* _WHAT THE TASK REQUIRES_
In the forum thread below, how old are the two little girls that the original poster has with the partner?

# Please help me!



## ishe? (Apr 1, 2011)

I need to change my user name to 'yes of course he is you idiot!'

So after months of denial and convincing me that nothing has happened; my partner, of almost 10 years, has finally admitted that not only did he sleep with the 19 year old girl I caught him texting a couple of months ago. But, he also got her pregnant and asked her, then took her to get an abortion!!!

I am reeling! It's 4 weeks before christmas and we have to innocent little girls together (6 and 3)

After the bombshell I drove to my friends and spent the night (last night) at a friends. He called and text all night begging forgiveness, promising he'd never hurt me again blah blah blah
I turned my phone off and deleted my facebook account. I text him this morning saying when I'd be home and that I wasn't ready to see him and he agreed to be out of the house when I got back. He has sent me lots of begging texts, telling me how much he loves me etc etc

I don't even know where to start 

Any advice? (apart from and STD check - which i will be organising tomorrow)


----------



## PBear (Nov 16, 2010)

Gather your financial papers and talk to a lawyer. See about finding free legal advice, if necessary. But first and foremost, find out your legal rights and obligations for your area.

C
_Posted via Mobile Device_


----------



## ishe? (Apr 1, 2011)

Thank you, were not married but both the children are his and our mortgage is in both name. We have a lot of debt but only a small percentage is in my name.

So far I have:

*gathered all the bills in my name and joint names
*gathered mine and the childrens passports
*got the number to make an app for a sexual health screening
*gathers papers and ID needed for below

I need to:

*set up a bank account (Shame on me for letting him control our finances)
*ring my student loans and bursary and give new acc dets
*ring govenment child benefits/tax credits and give new acc dets
*find a small house for me and the children (I cannot, for the sake of my sanity stay in the house we shared)

I can't believe I am having to do this ... It's so unfair 

I'm ok on the practical side, I just don't know how I can recover from this emotionally. 

How can I ever trust anyone again?


----------



## ishe? (Apr 1, 2011)

My plan also is to not tell him that I have decided to leave until all the practicallitys are put in place ... I'm worried that he will obstruct me or, more likely, turn on the charm and talk me round to feeling sorry for him. Although I just need to remember all the lies and the teenager he ****ed over and all my sympathy disappears


----------



## PBear (Nov 16, 2010)

I wouldn't think you're unreasonable in getting things lined up before giving him your decision, and I'm saying that as the person who cheated in his marriage. He (and I) don't deserve any consideration on that regard.

As far as emotional healing goes, think about your support network. Family, friends, religious... At some point, counseling might be a way to work on trusting again.

C
_Posted via Mobile Device_


----------

* _DATASET CONTENT_
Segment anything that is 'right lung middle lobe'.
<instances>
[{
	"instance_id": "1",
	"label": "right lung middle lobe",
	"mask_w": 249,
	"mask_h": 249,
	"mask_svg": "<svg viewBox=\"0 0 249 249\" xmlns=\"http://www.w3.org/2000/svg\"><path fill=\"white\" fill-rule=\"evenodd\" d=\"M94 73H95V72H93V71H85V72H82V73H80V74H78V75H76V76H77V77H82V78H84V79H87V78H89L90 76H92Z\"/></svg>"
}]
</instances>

---

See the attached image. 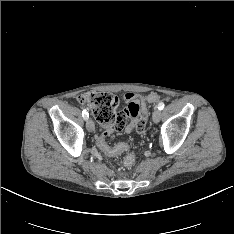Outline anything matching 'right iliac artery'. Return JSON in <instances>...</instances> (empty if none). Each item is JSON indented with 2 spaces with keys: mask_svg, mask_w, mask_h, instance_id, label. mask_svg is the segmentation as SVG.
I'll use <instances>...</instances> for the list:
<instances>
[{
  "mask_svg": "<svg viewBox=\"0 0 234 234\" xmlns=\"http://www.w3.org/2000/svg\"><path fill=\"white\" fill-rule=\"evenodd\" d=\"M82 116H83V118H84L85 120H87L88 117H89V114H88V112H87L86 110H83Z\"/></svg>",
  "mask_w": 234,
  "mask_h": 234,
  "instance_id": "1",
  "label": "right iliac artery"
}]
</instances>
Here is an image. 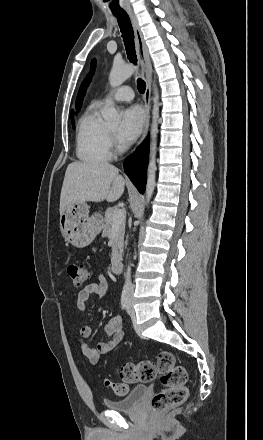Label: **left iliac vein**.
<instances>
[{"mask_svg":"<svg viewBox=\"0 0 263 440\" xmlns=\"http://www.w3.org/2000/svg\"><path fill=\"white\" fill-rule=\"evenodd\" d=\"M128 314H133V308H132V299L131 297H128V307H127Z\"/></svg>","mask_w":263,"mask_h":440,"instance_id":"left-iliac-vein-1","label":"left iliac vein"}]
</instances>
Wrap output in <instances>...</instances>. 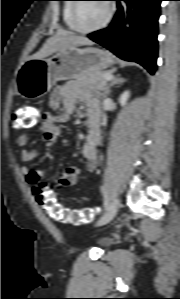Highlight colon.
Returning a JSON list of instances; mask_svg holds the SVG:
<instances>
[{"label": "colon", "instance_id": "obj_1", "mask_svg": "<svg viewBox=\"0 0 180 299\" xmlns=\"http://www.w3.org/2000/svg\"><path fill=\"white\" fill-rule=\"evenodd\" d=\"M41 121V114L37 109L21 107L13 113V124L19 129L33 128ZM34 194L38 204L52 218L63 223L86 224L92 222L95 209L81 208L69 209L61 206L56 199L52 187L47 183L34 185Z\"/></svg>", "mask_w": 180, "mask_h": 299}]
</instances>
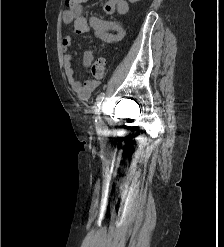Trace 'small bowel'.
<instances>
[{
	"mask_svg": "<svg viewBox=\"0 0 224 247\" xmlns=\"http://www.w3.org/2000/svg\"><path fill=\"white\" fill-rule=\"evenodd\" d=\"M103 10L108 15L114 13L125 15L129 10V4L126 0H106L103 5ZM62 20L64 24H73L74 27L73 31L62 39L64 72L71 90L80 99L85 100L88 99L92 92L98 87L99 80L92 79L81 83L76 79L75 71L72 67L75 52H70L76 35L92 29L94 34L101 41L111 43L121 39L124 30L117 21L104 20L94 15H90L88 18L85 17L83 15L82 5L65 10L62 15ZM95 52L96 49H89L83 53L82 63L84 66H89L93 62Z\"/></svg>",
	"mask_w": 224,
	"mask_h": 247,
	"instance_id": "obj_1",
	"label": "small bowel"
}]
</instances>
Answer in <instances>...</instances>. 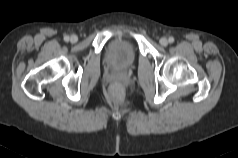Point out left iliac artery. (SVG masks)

* _TASK RESULT_
They are 6 and 3.